** INPUT DATA follows **

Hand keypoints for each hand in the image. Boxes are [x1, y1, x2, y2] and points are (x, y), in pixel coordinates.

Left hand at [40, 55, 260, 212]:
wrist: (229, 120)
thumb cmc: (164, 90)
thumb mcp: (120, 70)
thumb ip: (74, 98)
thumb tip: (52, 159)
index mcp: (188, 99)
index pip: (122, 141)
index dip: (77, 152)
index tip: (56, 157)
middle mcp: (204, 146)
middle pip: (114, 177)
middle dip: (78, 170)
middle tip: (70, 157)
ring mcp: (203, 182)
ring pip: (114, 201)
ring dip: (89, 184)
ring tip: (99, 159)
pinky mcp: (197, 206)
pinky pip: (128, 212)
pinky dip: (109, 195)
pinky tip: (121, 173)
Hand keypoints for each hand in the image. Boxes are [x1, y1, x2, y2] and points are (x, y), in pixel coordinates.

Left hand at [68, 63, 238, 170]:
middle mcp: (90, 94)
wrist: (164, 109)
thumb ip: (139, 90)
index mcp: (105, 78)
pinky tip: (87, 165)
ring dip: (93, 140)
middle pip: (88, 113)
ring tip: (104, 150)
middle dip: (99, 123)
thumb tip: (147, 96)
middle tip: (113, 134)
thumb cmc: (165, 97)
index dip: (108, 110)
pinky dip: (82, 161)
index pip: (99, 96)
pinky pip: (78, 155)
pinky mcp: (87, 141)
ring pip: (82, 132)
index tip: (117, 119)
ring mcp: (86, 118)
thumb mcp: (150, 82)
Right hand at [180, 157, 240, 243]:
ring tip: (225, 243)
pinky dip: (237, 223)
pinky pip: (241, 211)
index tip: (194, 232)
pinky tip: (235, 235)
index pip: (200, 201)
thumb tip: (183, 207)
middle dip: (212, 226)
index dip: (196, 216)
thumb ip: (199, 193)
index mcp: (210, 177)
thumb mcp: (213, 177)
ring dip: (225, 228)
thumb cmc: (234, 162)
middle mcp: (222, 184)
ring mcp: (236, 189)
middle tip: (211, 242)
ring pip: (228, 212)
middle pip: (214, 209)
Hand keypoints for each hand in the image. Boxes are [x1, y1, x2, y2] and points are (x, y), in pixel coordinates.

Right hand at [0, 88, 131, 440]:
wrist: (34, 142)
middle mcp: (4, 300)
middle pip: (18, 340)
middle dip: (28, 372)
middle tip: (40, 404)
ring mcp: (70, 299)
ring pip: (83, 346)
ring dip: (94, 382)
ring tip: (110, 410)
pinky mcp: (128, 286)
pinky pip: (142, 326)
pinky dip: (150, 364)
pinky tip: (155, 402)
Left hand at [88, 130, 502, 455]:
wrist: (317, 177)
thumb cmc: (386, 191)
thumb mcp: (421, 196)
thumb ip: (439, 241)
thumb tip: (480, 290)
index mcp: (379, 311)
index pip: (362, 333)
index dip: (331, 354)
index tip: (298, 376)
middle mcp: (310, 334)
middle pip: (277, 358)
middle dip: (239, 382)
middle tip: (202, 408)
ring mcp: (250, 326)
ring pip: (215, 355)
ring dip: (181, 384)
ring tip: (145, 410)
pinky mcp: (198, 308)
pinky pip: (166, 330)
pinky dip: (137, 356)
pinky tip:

** End of INPUT DATA **
** INPUT DATA follows **

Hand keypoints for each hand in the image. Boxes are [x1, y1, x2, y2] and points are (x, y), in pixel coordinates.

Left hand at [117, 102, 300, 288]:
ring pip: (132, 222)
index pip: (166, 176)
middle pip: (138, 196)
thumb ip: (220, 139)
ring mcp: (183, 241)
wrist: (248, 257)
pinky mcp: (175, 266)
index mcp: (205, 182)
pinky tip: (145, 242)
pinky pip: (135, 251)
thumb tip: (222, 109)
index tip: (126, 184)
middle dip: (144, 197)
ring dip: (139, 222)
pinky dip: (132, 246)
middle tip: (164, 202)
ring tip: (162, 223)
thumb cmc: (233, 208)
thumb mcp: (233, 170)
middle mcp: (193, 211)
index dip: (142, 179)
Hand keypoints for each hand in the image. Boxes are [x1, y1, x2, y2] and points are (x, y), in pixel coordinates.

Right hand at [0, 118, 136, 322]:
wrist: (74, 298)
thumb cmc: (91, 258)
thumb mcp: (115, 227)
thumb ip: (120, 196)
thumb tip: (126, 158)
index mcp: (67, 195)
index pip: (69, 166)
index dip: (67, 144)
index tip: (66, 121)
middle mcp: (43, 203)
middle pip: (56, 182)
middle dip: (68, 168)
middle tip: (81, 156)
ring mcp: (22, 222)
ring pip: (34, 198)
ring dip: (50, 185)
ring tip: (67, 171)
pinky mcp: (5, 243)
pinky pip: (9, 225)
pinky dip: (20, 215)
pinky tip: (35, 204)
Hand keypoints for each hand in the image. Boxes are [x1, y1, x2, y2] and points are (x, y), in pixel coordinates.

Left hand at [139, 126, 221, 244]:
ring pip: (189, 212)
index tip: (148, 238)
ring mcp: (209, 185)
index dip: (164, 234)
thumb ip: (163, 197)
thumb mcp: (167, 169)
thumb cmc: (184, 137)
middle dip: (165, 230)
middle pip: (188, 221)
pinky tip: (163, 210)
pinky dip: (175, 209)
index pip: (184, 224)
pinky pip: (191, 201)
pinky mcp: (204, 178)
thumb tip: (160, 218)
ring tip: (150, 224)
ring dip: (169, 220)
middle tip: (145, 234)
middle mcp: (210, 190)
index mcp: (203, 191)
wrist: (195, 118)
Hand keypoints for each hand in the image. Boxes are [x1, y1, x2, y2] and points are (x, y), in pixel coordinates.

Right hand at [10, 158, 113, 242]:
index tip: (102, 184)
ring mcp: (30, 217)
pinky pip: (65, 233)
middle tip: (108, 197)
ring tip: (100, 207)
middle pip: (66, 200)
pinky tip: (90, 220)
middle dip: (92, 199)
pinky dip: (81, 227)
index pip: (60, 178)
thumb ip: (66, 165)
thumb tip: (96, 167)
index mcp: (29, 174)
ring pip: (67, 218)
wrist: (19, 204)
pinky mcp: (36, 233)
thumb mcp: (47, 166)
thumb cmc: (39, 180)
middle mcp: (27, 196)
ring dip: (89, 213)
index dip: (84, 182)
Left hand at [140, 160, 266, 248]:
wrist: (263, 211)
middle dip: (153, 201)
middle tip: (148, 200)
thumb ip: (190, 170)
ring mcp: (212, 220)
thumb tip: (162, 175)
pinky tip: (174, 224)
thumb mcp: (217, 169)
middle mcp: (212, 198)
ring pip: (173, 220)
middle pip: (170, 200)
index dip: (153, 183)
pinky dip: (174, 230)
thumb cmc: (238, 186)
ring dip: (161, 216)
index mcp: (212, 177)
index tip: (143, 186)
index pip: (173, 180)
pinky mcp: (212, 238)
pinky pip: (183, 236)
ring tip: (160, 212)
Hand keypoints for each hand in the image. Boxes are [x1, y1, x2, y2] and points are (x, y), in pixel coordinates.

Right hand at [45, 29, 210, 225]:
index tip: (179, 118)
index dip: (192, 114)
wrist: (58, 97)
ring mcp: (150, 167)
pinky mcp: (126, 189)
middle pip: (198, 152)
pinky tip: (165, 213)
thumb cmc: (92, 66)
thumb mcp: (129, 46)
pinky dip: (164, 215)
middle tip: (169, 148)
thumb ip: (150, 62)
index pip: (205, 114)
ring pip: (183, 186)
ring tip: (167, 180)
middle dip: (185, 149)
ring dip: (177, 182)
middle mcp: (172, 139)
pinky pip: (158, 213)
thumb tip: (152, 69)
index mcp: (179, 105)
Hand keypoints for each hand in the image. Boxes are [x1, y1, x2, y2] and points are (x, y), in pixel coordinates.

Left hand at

** End of INPUT DATA **

--- TRY IT ---
Please give back, exactly as it stands above, the stretch from the line with "index dip: (84, 182)" through the line with "middle pip: (170, 200)", and no line outside it.

--- THE ANSWER ---
index dip: (84, 182)
Left hand at [140, 160, 266, 248]:
wrist: (263, 211)
middle dip: (153, 201)
middle tip: (148, 200)
thumb ip: (190, 170)
ring mcp: (212, 220)
thumb tip: (162, 175)
pinky tip: (174, 224)
thumb mcp: (217, 169)
middle mcp: (212, 198)
ring pip: (173, 220)
middle pip: (170, 200)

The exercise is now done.